You also begin to recall one of the primary reasons why the Rangers are loathe to run Josh Hamilton out in center field on a regular basis, given that the position entails a larger zone of defensive responsibility, which means more field coverage, which means more sprinting ... and diving ... and leaping, sometimes into immovable objects. I'm oversimplifying things a bit here, of course, and I also suspect that the organization is dually motivated to limit Hamilton's time in center field because it realizes that it has better defensive options in house, so it's likely not all about managing injury risk. But I still see quite a few arguments as far as center field being no riskier than any other outfield position, and I just don't know how much I can honestly buy into those arguments.
● Not so very long ago, a Koji Uehara trade seemed like a foregone conclusion, and according to at least one local report, such a trade nearly occurred at least twice within the last couple of months. Both trades were reportedly blown up by Uehara's invocation of his no-trade clause, and after a lot of back-and-forth about whether he actually wanted to be in Texas or not, Uehara is still here. In theory, at least, that's a good thing.

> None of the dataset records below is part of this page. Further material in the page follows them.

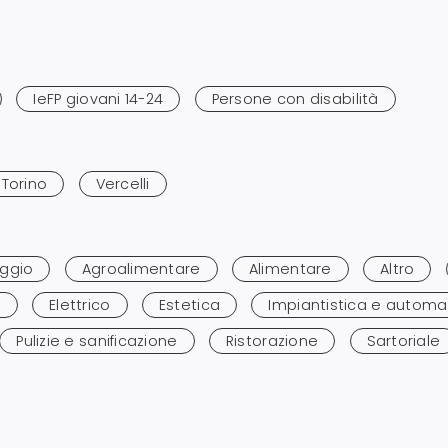
IeFP giovani 14-24
Persone con disabilità
Torino
Vercelli
aggio
Agroalimentare
Alimentare
Altro
g
Elettrico
Estetica
Impiantistica e automa
Pulizie e sanificazione
Ristorazione
Sartoriale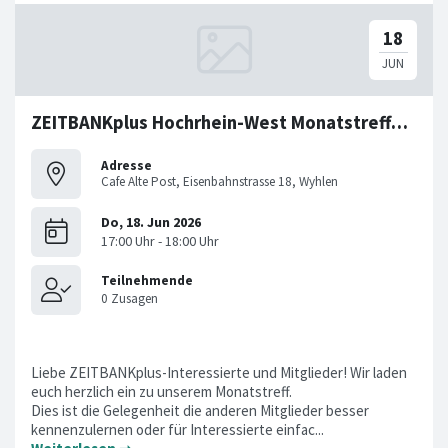
ZEITBANKplus Hochrhein-West Monatstreffen im Juni
Adresse
Cafe Alte Post, Eisenbahnstrasse 18, Wyhlen
Liebe ZEITBANKplus-Interessierte und Mitglieder! Wir laden
euch herzlich ein zu unserem Monatstreff.
Dies ist die Gelegenheit die anderen Mitglieder besser
kennenzulernen oder für Interessierte einfac...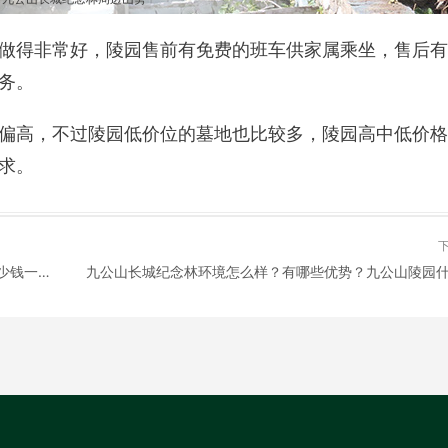
做得非常好，陵园售前有免费的班车供家属乘坐，售后有
务。
偏高，不过陵园低价位的墓地也比较多，陵园高中低价格
求。
怀柔区墓地陵园有哪些？怀柔区的墓地什么价位？多少钱一个？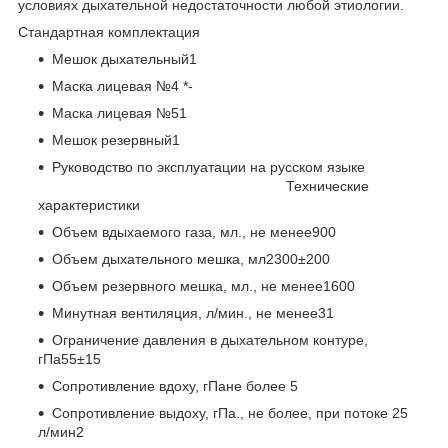
условиях дыхательной недостаточности любой этиологии.
Стандартная комплектация
Мешок дыхательный1
Маска лицевая №4 *-
Маска лицевая №51
Мешок резервный1
Руководство по эксплуатации на русском языке
Технические
характеристики
Объем вдыхаемого газа, мл., не менее900
Объем дыхательного мешка, мл2300±200
Объем резервного мешка, мл., не менее1600
Минутная вентиляция, л/мин., не менее31
Ограничение давления в дыхательном контуре,
гПа55±15
Сопротивление вдоху, гПане более 5
Сопротивление выдоху, гПа., не более, при потоке 25
л/мин2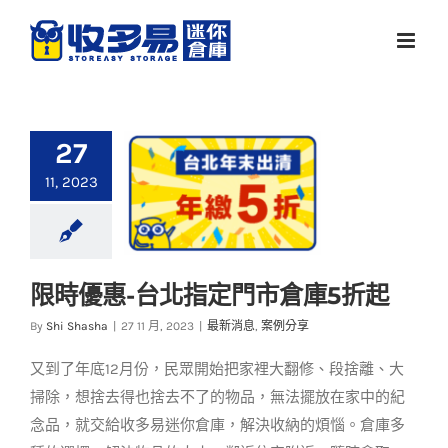
Skip
to
content
27
11, 2023
限時優惠-台北指定門市倉庫5折起
限時優惠-台北指定門
By
Shi Shasha
|
27 11 月, 2023
|
最新消息
,
案例分享
市倉庫5折起
又到了年底12月份，民眾開始把家裡大翻修、段捨離、大
最新消息
案例分享
掃除，想捨去得也捨去不了的物品，無法擺放在家中的紀
念品，就交給收多易迷你倉庫，解決收納的煩惱。倉庫多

But this is where I'm going to somewhat deviate from my incessant "spring training doesn't matter" ranting, because Uehara was rocked yesterday, and Lone Star Dugout's Jason Cole issued a noteworthy comment about the source of his struggles:
Koji Uehara's been up in the zone with his fastball quite a bit so far this spring.— Jason Cole (@LoneStarDugout) March 13, 2012
I'm still about as close to a fervent Uehara supporter as you're going to see, and I find it almost inconceivable that Uehara won't make the Opening Day bullpen .. but I'm also beginning to wonder just how much leash he'll be extended from the outset of the season if his post-July 2011 struggles infilitrate his 2012 body of work, and if this situation -- which has really been rather unusual dating all the way back to his acquisition date -- will ultimately have the happy resolution that all of us are looking for.